Amara Enyia, who’s running for mayor, and Ameya Pawar, who’s running for city treasurer, want to make Chicago more like… North Dakota.
One of America’s smallest, most conservative states may seem like a strange model for one of its biggest, most progressive cities. A hundred years ago, though, North Dakota was a pretty radical place. Its hard-pressed wheat farmers got tired of paying 12 percent interest to greedy bankers here in Chicago, so they voted to charter a state-run bank, which offered low-interest loans and sold foreclosed farms back to families who had lost them.
The Bank of North Dakota, which has assets of $7 billion, is still the only publicly owned bank in the United States. Could a Bank of Chicago be next?
Both Enyia and Pawar say a public bank could offer low-interest student loans, invest in local projects currently redlined by private bankers, and service the cannabis industry, which most federal banks are reluctant to do business with.

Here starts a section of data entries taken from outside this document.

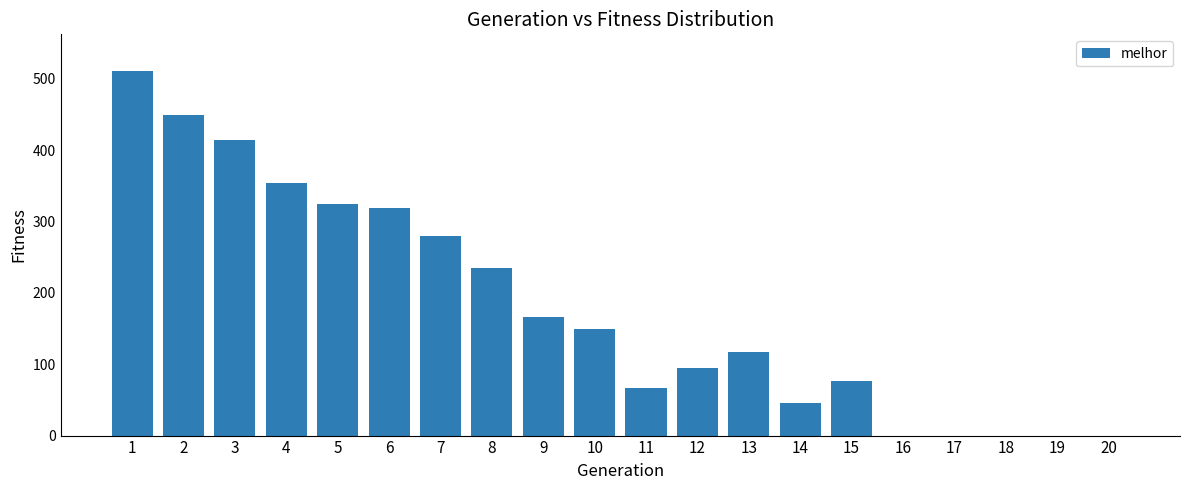

Are the bars grouped side by side (vs. stacked)?

No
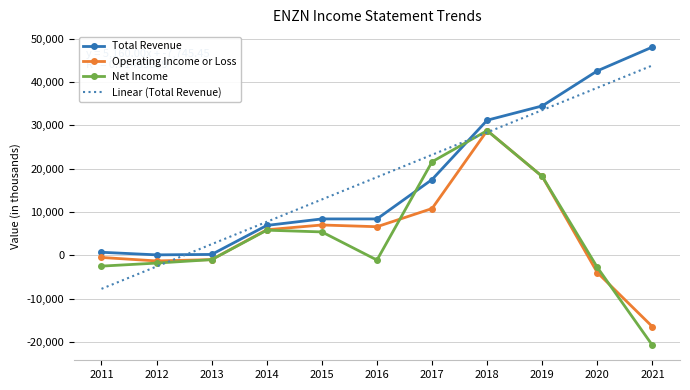

Rank the series at 2021 from lowest to highest value.

Net Income, Operating Income or Loss, Linear (Total Revenue), Total Revenue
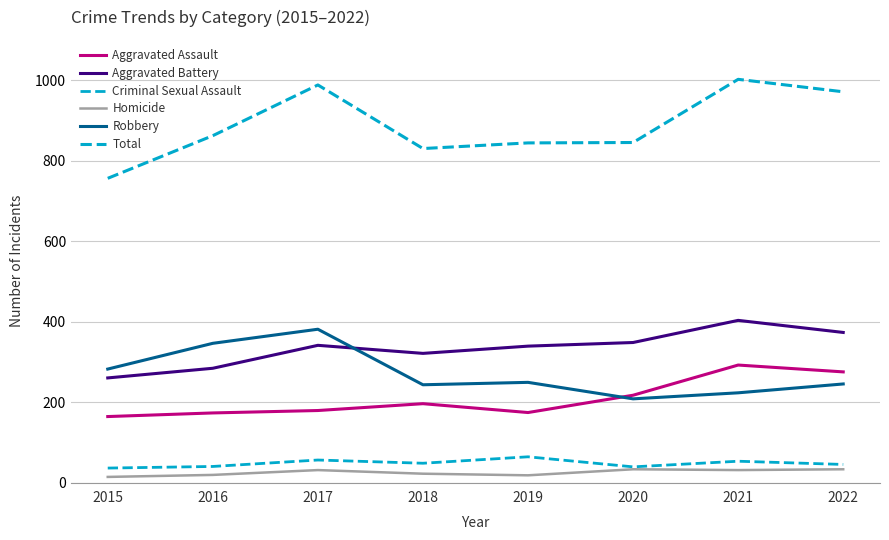

Does the chart have visible grid lines?

Yes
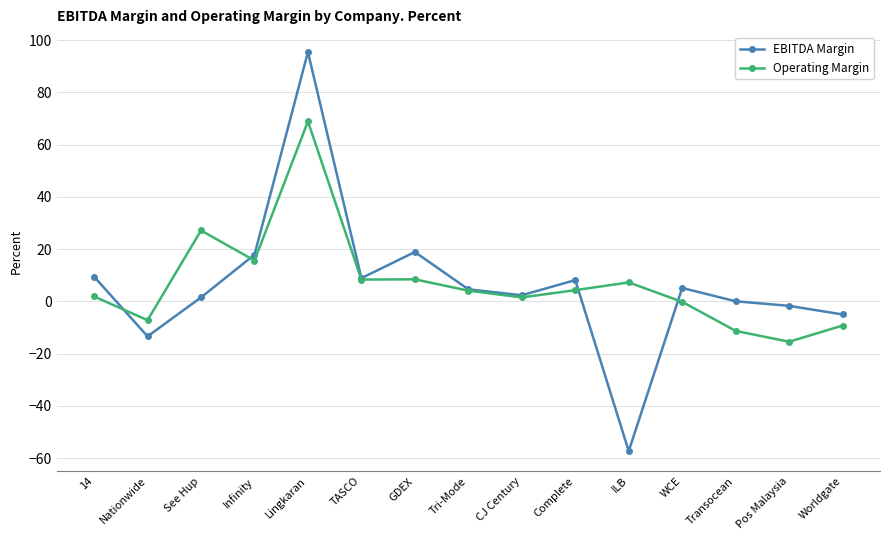

What is the maximum value for Operating Margin?

68.9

So where does the money come from? A public bank would be capitalized by shifting the City of Chicago's deposits from the private banks where they're currently held. As a not-for-profit institution, a public bank would lack the money-making motive that drives Bank of America or JP Morgan Chase, so it could offer loans at better rates. Pawar even sees it undercutting the federal government in the student loan racket.
Sallie Mae, the federal student loan agency, charges between 6.125 percent and 12.5 for loans. Pawar considers that predatory.
His idea: A public bank could refinance student loans at 5 percent, tying the rate to city residency. Such a deal wouldn't just motivate college grads to stay in Chicago, it would leave them with more money to spend at local businesses.
Money spent on student loan interest, says Pawar, is “money not available for you to buy a home, or for child care." The difference between repaying the feds and repaying the city “could be hundreds of dollars a month. That’s hundreds of dollars that goes back into Chicago’s economy.” Not to mention, the city would collect interest on those loans.
If Gov. JB Pritzker legalizes marijuana in Illinois, as he's proposed, a public bank could also handle that industry’s assets. Marijuana is still considered an illegal substance nationally, so most federally chartered banks refuse to deal with even legal marijuana suppliers, forcing them to operate as cash-only businesses. A city-owned public bank would be chartered by the state of Illinois, providing an end-run around federal regulations.
“That money could finance affordable housing and capital for small businesses in communities ravaged by the War on Drugs,” Pawar says.
As executive director of the Austin Chamber of Commerce, Enyia knows how difficult it is for small businesses to secure loans, especially in underserved neighborhoods. A public bank would have a motivation to float those loans, since they would be investments in the city’s economy.
“With a public bank, there’s no incentive to make money; it’s all about making sure the city is fiscally sound,” Enyia says. “If we’re truly interested in expanding the small business sector, we have to be able to issue low-interest loans to entrepreneurs in the city. We have to assume that risk, because we know that’s an investment on our end in having a more mature, robust business sector.”
Pawar sees a public bank financing affordable housing, which private banks are reluctant to touch. And Enyia sees a public bank financing the city’s own infrastructure projects, which are now often paid for with bonds.
“You can fund those infrastructure projects at very low interest rates, and any interest that’s generated is recirculated back into the bank, so you’re recirculating it back into the city’s coffers,” she says.
If a public bank is such a great idea, why is there only one in North Dakota? For one thing, the private banks don’t like it. Private banks have a lot of money, and a lot of lobbyists. Lynn Frazier, the governor who established the Bank of North Dakota, was recalled in a campaign led by the state’s business interests.
New Jersey Gov. Phil Murphy, however, ran on a platform of getting his state into the banking business, and two members of San Francisco’s Board of Supervisors are pushing for the idea. Establishing a public bank here would require a citywide referendum, which Pawar hopes to place on the 2020 ballot.
“The banks have nothing to fear,” Pawar says. “If you believe in capitalism, you believe in competition.
"The government is already in banking," he adds. "We bailed all of them out a few years ago.”